• **Source**:
ADAMS v. PENFOLD
2:17-cv-00368
S.D. Ind.Sep 15, 2017Background
- Plaintiff Benjamin Adams, an Indiana prisoner, challenged a December 2016 prison disciplinary conviction (IYC-16-11-0176) for trafficking in a synthetic drug and sought damages and injunctive relief under 42 U.S.C. § 1983.
- Adams alleges due process violations at his December 29, 2016 disciplinary hearing: DHO J. Peltier refused to call requested witnesses, and administrative assistant C.A. Penfold failed to dismiss the charge despite a 21-day delay between investigation completion and the charge.
- Adams claims Penfold applied inconsistent practice by not dismissing his case although she has dismissed other disciplinary actions not charged within seven days of investigation completion, raising an equal protection claim.
- While Adams’ administrative appeals were pending and after he filed a habeas action challenging the conviction, prison officials vacated the conviction and sanctions and scheduled a rehearing.
- The district court screened the pro se complaint under 28 U.S.C. § 1915A and found no viable § 1983 claims, dismissing the complaint but giving Adams an opportunity to show cause why the dismissal should not be entered.

• **Information shown**:
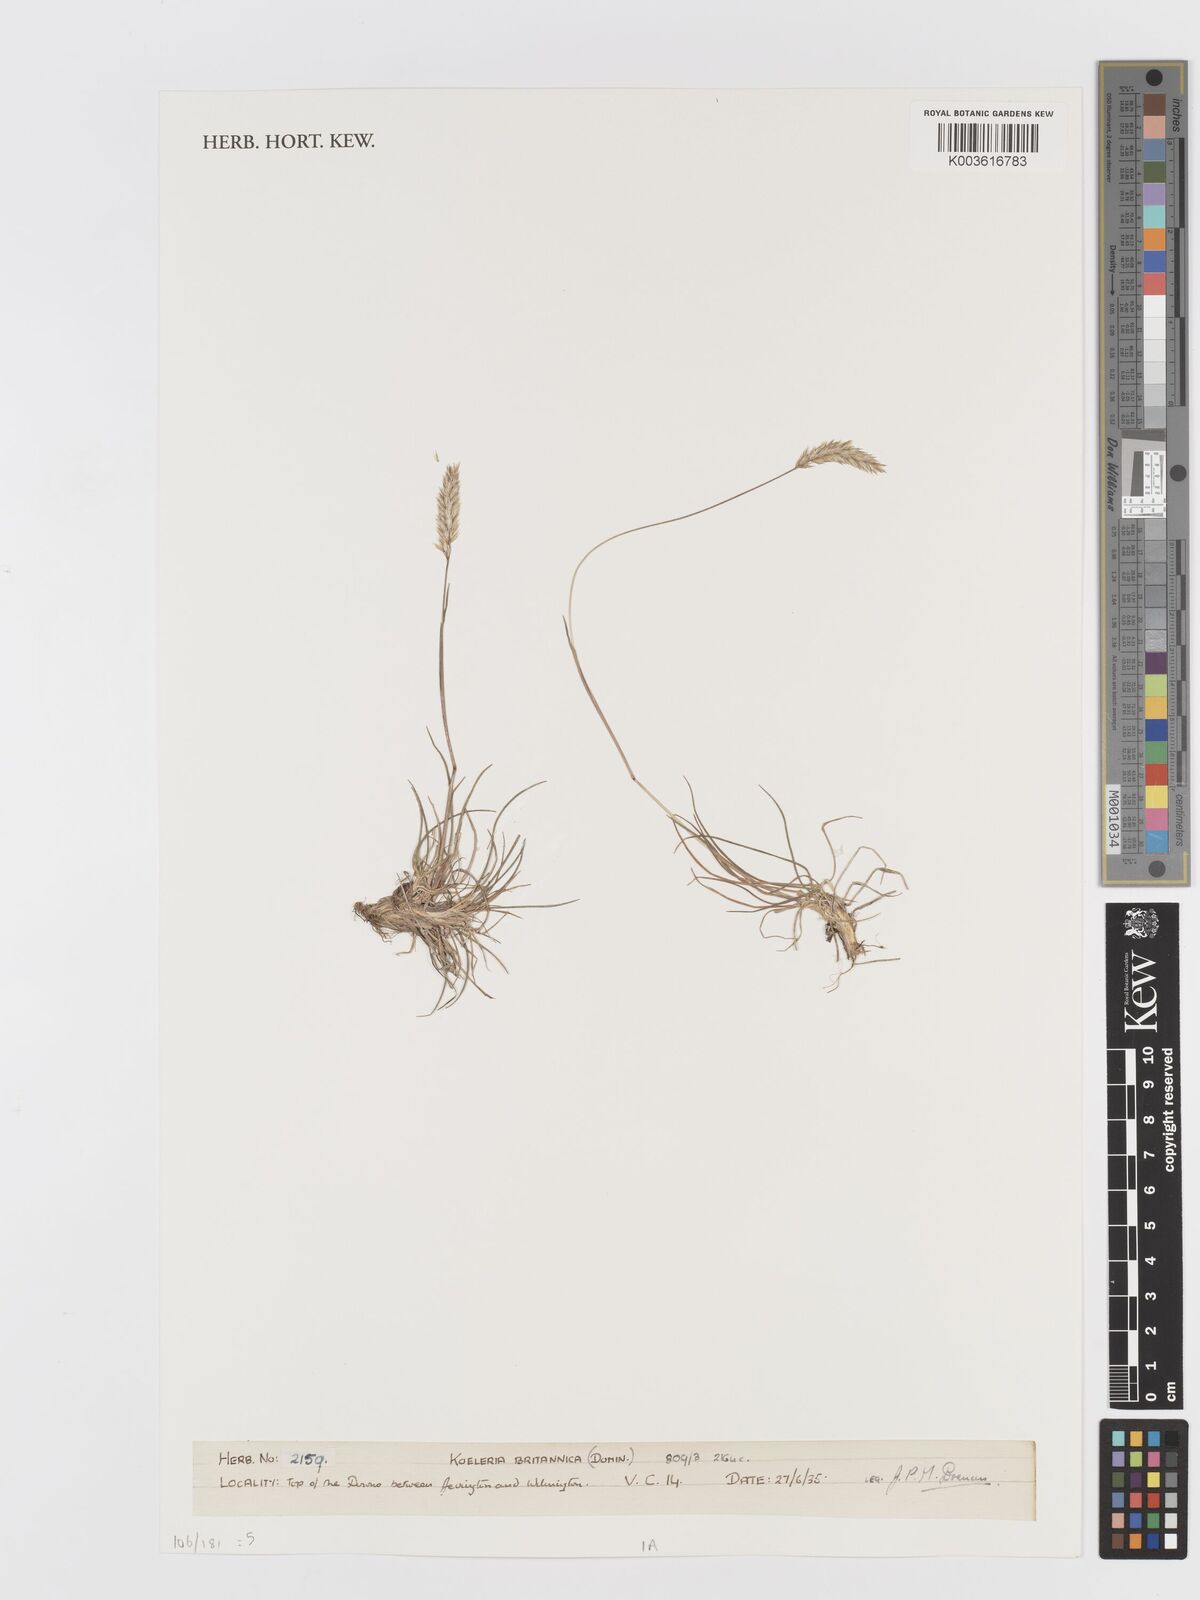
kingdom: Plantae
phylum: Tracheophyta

• **Tasks**:
• A. List every person named in the case summary.
• B. Please edit the case summary passage that opens with the words "- Adams claims" and closes with "scheduled a rehearing.", replacing "seven days" with "ten days".
Rely on the case summary alone.

• **Responses by task**:
• A. Benjamin Adams, J. Peltier, C.A. Penfold

• B.
- Adams claims Penfold applied inconsistent practice by not dismissing his case although she has dismissed other disciplinary actions not charged within ten days of investigation completion, raising an equal protection claim.
- While Adams’ administrative appeals were pending and after he filed a habeas action challenging the conviction, prison officials vacated the conviction and sanctions and scheduled a rehearing.